Hispanic parents often do not have the financial ability to offer their children such resources. So while our strong familial bonds help kids develop into responsible adults, it is no match for the dollars that rich people can spend on their offspring, who will almost inevitably do better in life.
Of course, a rugged individualist is bound to say, "Tell those lazy Latinos to work harder and get out of poverty."
And this brings us back to simplistic nonsense.
You see, another study says that "roughly two-thirds of low-income Hispanic children have at least one foreign born parent." This isn't surprising, as recent immigrants are often poor. But what's interesting is that low-income Hispanic children are also more likely to have at least one employed parent, compared to other low-income children. This means Latino immigrant parents are more likely to fall into the category of the working poor.
So Hispanics, especially immigrants, are already working harder than many poor people. And yet they are still broke.
The study points out that poverty hits Latinos disproportionally. In addition, poverty often plays out differently in Hispanic households, in that the influence of extended family and community is stronger, which can be an asset.

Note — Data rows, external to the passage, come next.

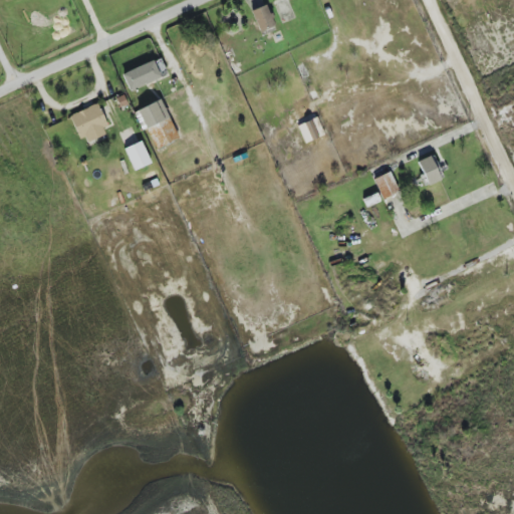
[(250,11),(260,33),(275,26),(266,5),(250,11)]
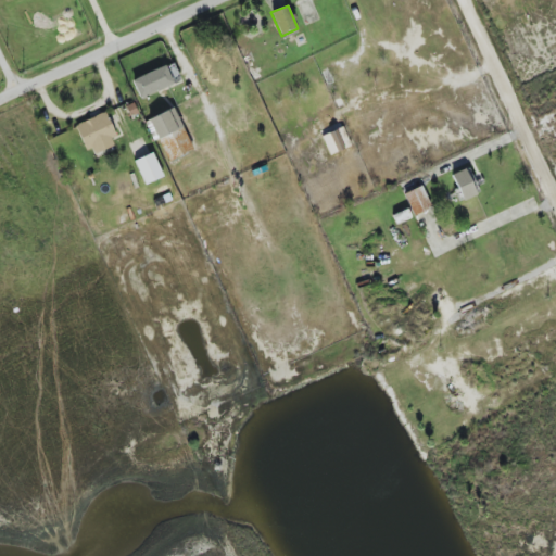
[(139,99),(173,86),(166,66),(131,79),(139,99)]
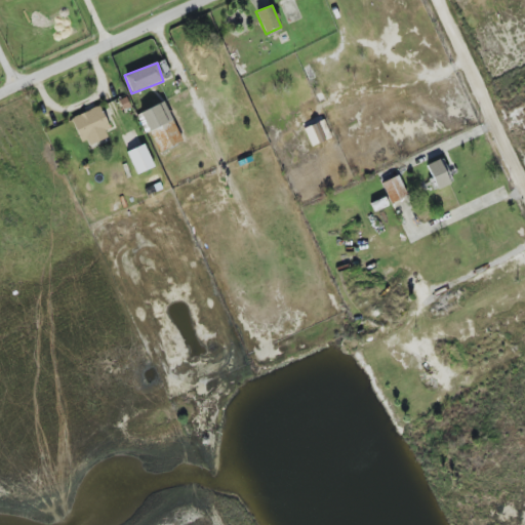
[(159,153),(183,142),(164,102),(140,113),(159,153)]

However, it can also be a hindrance, in that low-income Latino homes often have different structures than the general population. For example, low-income Hispanics may have to set aside money for elderly parents or for remittances back home, which can cut into funds for childcare.
The study also found that among Latino children with a foreign-born parent, just 36 percent live with parents who are married. But of course, that doesn't matter much, does it?